If you are going for it, then go all the way isn't it?

He folded the handkerchief, as if it didn't have skunk, and instead of throwing it away, he kept it inside the jacket of his Tom Ford. He was buttoning up his jacket as he said the words, "I think we should get married."

"What?" I blinked down at him, was I imaging things, was I going crazy?

He finally looked up, his expressions neutral. "Let's get married."

I kept staring at him, my heartbeat going crazy, "What? Are you... are you in your right mind?" I was so angry I could barely control my voice.

He looked up at me, his eyebrows jutting in a scalding frown. Was that disapproval on his face? Was he mildly irritated just because I had said no to be his second stupid option? I wanted to bang a pillow onto his face. So I pushed him back and stood up.

He got up from the floor following me; I swirled and stopped him from the palm of my hand, taking a deep breath, needing to calm myself before I spilled venom.
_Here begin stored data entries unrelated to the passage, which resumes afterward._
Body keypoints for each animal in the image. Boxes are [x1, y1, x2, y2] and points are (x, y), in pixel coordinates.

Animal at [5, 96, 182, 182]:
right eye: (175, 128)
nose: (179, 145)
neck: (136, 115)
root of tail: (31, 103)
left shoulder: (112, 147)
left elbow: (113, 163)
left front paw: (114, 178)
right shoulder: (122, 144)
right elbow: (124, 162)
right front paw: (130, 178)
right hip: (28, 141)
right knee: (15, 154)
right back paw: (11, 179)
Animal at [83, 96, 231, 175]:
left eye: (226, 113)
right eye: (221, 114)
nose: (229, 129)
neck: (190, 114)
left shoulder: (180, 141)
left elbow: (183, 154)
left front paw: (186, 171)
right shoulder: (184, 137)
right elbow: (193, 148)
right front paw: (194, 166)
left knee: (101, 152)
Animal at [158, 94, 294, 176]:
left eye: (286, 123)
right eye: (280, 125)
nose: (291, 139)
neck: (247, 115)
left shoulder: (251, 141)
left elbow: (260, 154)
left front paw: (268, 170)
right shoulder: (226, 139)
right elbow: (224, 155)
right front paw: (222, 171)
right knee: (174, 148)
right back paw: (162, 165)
I didn't want to hurt him more, but I wasn't going to let him hurt me like this.

Not anymore.

"I can't-" I gasped, "I can't talk to you right now." And before he could say something else that would break me in complete shards, I turned and ran outside the room and away from him, down the stairs. 


 *************

I found myself sitting on top of the wicker green pool chair, at the back of Kiyansh's parent's house as my phone kept ringing. I put it on silent mode as my breath came out in shards and tears slipped pathetically down my face for the umpteenth time this week. My chest was suffocating on itself.

I couldn't believe his words, the way it hurt more than the time he said he was thinking to announce his and Sahana's engagement. Was I just another option for him? How could the words that I have been dreaming about since I was a kid could feel the most insulting thing ever about our friendship.
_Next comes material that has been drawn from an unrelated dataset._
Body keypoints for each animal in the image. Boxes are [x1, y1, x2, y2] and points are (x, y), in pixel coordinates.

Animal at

My phone ringed again, as I stared at the swimming pool and thought about the picture at his childhood bedroom hall. It was taken on the day of our pre-boards; things were simple between us then. Kiyansh hated geometry so I had come to his house early morning to help him with it. We had spent all our morning till noon, banging heads, stress eating chocolates (that was me, until Kiyansh had yanked it out of my hand and thrown it out of the window proclaiming he was going to have chocolate and geometry nightmares all his life.) We had ended up on the floor with geometry equations scattered around us. And I had sneaked into the kitchen and stolen two orange ice candies, (to tempt Kiyansh to solve an equation, since we were not allowed to eat something related with ice during our exams.) Kiyansh and I were pretty bummed up that we were doing this rebellious thing, and Kiyansh's mom had caught us when we were sticking out our tongues at each other. The reason we were so wide eyed in the photo.